Stored items
•••

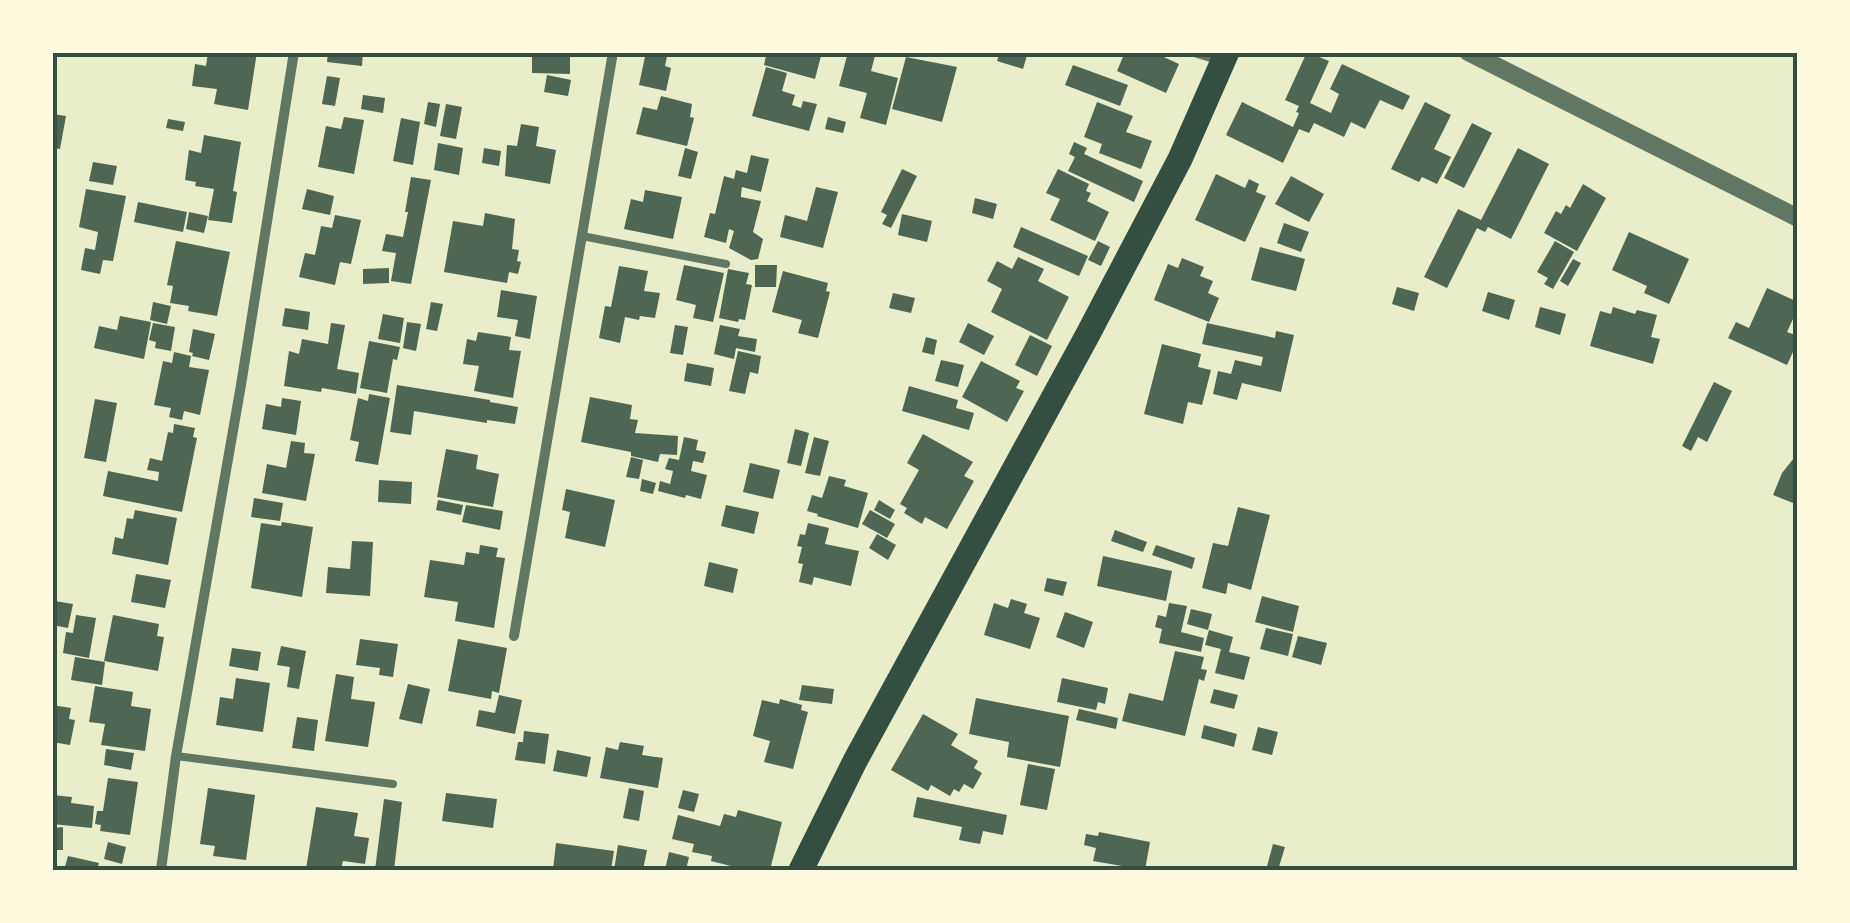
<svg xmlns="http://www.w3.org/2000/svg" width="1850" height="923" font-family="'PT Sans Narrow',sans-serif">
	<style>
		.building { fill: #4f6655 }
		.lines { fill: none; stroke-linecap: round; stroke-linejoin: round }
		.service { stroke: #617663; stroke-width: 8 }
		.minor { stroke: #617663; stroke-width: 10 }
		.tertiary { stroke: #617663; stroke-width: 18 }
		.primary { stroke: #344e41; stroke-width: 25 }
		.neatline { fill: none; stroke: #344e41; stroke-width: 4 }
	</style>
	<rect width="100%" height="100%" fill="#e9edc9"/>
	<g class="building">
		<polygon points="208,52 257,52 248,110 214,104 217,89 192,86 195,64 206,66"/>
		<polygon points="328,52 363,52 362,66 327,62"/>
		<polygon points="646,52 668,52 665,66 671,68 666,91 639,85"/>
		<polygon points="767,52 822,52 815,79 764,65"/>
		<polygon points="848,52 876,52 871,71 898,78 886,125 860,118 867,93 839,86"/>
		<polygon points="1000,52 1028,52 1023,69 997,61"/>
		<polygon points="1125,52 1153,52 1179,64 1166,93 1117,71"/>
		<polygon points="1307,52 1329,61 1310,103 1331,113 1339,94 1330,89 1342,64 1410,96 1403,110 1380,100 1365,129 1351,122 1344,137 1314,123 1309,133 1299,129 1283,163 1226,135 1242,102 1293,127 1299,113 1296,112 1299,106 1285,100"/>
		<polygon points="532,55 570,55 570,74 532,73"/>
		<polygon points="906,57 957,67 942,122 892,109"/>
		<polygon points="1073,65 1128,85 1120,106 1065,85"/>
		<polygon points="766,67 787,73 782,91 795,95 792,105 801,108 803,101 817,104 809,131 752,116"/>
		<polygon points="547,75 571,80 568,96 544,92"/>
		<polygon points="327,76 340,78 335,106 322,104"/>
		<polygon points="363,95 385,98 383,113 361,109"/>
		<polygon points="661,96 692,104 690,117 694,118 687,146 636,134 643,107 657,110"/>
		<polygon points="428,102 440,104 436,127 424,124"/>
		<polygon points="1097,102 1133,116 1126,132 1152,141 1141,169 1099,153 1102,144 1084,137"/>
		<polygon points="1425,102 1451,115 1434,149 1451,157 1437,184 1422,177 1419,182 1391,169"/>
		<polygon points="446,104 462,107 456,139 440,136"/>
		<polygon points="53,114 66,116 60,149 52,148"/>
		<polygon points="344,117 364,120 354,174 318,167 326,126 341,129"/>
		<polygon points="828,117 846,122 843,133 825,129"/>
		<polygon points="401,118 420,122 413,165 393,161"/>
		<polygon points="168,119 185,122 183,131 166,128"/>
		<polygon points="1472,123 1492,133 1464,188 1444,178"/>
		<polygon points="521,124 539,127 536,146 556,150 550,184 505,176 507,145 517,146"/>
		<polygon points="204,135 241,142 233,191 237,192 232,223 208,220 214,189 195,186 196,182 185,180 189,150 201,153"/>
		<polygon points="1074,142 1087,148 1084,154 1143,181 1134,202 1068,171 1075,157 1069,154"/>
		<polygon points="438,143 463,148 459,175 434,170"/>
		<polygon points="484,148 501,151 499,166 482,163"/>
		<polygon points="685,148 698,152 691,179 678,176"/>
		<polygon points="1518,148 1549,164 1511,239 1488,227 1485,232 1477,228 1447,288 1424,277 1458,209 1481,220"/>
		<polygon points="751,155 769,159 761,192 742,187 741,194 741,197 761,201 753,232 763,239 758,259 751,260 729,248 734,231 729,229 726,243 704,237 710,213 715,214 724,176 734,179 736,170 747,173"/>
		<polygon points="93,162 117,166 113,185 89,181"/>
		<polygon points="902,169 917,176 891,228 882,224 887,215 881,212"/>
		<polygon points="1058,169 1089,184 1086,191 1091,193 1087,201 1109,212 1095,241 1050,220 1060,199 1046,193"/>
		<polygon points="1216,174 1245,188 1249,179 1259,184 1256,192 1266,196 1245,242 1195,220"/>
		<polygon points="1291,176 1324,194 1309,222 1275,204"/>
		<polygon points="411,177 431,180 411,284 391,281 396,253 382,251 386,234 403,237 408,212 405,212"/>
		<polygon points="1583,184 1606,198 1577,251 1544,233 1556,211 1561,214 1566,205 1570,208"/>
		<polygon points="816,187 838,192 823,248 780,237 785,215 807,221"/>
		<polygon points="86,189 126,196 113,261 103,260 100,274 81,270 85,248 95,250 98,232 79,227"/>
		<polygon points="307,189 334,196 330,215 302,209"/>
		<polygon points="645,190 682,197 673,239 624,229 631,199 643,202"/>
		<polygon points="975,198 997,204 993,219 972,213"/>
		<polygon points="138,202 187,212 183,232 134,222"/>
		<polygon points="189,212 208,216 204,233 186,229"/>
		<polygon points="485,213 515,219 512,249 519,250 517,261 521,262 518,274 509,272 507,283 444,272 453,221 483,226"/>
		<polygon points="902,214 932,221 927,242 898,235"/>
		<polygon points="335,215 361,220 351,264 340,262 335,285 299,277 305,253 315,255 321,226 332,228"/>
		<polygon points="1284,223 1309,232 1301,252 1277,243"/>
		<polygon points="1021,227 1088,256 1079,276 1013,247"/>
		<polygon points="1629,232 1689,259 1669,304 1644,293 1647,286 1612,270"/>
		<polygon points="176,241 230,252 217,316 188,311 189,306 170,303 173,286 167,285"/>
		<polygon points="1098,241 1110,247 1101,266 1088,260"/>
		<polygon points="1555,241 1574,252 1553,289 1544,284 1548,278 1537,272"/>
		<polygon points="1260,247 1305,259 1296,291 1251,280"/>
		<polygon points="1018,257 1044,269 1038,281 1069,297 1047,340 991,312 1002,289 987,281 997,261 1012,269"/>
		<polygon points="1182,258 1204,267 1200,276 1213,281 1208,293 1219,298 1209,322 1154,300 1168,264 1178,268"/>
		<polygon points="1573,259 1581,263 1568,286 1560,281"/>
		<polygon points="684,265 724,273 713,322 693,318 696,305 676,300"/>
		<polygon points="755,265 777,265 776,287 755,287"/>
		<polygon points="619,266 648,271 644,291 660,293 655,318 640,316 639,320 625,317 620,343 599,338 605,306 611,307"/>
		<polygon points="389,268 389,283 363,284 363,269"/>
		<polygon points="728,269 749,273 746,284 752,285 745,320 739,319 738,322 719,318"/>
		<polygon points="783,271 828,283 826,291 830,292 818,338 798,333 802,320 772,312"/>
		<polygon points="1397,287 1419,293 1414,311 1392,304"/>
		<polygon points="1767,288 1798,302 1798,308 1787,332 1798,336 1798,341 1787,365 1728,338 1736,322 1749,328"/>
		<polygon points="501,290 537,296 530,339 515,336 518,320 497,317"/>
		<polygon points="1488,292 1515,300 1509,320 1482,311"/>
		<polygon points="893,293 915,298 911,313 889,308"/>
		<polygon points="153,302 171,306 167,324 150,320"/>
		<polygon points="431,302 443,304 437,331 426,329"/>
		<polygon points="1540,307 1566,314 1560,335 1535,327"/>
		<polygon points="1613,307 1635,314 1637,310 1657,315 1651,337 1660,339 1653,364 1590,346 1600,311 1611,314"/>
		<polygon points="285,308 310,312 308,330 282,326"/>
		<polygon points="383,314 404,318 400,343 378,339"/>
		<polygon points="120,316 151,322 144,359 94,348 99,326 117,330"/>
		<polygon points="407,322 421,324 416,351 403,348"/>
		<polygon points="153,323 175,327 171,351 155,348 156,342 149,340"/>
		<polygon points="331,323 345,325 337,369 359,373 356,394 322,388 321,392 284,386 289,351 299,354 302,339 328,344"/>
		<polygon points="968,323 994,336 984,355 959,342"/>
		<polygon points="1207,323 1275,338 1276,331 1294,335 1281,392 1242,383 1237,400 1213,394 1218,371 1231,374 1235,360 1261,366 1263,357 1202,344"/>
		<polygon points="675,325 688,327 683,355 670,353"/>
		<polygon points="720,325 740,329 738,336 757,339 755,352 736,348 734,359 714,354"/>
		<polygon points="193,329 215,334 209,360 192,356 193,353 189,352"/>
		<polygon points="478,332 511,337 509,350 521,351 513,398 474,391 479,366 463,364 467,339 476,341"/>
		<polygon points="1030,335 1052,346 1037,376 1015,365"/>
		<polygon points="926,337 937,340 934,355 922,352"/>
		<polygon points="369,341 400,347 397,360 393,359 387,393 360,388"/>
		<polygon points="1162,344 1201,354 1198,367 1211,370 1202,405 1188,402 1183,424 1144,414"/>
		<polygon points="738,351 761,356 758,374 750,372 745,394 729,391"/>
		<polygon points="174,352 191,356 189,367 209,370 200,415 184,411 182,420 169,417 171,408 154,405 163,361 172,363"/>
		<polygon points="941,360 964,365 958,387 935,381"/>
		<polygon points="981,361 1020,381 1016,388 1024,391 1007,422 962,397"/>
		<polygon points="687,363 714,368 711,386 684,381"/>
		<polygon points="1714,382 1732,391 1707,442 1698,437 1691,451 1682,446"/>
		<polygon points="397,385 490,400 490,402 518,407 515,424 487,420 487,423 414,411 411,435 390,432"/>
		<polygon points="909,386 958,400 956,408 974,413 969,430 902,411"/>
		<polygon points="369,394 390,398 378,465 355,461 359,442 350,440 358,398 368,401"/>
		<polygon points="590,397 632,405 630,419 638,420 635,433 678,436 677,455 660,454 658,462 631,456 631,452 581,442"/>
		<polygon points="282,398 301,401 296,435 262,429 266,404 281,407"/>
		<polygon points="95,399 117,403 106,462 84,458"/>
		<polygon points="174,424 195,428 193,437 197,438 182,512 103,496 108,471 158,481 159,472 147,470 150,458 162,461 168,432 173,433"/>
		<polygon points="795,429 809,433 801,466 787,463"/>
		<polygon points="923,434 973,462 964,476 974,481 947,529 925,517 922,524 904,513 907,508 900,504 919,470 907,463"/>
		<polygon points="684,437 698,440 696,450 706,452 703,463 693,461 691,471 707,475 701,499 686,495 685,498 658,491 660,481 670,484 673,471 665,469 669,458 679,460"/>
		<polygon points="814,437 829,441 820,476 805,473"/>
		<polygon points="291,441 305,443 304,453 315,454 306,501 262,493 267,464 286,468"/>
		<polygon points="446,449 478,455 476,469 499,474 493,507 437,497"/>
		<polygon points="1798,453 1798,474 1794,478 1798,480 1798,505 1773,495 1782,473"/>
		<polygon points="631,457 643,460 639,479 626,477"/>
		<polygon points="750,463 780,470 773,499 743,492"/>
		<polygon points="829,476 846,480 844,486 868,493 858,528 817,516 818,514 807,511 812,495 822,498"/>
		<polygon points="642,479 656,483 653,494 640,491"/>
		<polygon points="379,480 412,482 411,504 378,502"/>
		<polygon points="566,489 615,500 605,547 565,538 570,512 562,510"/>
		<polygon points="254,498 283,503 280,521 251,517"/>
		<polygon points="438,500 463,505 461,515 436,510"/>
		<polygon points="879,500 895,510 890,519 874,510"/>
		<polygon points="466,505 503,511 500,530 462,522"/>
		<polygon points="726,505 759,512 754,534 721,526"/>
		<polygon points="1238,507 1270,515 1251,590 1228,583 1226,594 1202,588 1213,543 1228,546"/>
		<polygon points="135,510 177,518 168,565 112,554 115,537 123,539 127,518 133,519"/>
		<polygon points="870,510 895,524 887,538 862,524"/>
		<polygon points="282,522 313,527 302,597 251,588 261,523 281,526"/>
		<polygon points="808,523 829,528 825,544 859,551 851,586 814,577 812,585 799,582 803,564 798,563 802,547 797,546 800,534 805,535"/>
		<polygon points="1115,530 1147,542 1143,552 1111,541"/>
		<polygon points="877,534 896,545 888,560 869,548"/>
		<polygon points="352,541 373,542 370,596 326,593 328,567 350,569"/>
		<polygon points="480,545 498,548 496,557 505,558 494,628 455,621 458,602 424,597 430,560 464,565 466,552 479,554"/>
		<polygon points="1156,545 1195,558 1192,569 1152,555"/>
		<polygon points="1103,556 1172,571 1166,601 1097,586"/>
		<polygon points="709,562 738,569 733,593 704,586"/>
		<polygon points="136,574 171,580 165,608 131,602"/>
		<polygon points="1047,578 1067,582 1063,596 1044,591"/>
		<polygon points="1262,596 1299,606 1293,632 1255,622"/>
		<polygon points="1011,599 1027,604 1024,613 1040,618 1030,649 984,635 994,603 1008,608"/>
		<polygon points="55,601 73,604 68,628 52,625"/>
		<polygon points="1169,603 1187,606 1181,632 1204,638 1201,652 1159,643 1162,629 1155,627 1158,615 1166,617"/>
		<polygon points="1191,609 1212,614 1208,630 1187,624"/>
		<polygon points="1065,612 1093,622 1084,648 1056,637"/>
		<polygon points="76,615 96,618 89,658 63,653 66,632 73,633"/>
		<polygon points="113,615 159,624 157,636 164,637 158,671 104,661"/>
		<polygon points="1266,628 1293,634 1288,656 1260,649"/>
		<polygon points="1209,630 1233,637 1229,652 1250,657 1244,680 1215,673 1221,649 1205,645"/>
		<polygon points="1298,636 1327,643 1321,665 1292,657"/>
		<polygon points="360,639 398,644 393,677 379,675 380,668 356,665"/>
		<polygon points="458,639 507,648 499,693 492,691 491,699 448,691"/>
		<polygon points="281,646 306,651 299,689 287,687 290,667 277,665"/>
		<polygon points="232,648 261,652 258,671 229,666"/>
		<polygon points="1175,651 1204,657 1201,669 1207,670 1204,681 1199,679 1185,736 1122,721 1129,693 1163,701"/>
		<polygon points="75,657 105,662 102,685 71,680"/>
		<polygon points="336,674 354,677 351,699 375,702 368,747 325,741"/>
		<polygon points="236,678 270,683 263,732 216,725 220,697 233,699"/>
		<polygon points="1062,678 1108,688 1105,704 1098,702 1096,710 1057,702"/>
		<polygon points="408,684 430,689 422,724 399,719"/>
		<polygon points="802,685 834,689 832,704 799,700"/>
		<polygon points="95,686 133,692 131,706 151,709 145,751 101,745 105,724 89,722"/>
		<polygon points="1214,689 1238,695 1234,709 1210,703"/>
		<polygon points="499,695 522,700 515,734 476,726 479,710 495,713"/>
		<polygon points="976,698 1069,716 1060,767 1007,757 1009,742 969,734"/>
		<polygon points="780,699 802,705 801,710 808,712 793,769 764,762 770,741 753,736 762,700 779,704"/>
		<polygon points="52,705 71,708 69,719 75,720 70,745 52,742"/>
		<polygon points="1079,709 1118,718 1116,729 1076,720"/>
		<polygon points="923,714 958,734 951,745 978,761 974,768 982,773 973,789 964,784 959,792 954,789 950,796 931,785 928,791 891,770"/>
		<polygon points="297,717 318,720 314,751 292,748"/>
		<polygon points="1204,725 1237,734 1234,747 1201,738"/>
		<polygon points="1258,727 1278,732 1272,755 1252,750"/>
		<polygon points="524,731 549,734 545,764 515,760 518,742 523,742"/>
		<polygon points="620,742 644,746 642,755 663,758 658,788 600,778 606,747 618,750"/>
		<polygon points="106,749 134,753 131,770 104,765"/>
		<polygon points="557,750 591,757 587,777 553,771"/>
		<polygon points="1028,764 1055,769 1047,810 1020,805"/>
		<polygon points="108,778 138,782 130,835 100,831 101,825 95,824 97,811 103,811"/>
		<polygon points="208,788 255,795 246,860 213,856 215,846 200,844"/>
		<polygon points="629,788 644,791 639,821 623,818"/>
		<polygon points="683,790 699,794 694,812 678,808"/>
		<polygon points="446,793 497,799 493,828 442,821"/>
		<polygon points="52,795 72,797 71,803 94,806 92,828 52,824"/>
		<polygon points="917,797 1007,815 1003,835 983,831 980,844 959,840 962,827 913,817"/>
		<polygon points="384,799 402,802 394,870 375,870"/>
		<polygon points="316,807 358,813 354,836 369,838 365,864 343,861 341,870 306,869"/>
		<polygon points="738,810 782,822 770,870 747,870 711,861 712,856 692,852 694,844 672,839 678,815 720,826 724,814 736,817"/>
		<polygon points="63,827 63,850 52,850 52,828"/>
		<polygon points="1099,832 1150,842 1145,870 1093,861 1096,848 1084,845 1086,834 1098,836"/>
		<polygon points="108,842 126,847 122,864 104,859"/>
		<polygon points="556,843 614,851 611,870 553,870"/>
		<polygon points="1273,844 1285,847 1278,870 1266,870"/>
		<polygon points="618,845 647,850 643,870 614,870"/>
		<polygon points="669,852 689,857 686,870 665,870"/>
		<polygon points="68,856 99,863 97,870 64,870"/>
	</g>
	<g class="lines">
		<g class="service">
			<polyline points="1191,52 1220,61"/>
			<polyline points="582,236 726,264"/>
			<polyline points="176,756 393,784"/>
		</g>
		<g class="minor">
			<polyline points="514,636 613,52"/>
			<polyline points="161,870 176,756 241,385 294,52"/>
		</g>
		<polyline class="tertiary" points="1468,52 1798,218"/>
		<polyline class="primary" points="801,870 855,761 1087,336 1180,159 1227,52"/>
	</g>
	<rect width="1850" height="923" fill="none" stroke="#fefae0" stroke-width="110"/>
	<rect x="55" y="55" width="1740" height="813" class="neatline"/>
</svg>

•••

| EXERCISE REQUIREMENTS |
Check every line above for the string "lines" and copy those that have it.

| TASK ANSWER |
		.lines { fill: none; stroke-linecap: round; stroke-linejoin: round }
	<g class="lines">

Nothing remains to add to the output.